▸ **Goal of the exercise**
Lines below that include the word "Breakdown" should each be copied.

(Collected data)
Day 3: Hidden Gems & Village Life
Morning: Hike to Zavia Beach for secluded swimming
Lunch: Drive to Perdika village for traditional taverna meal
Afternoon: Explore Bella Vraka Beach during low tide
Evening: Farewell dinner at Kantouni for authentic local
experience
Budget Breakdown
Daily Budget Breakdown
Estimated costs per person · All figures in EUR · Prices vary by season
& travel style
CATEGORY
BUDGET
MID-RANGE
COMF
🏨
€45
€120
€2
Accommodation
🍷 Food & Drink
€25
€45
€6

▸ **Answer to the exercise**
Budget Breakdown
Daily Budget Breakdown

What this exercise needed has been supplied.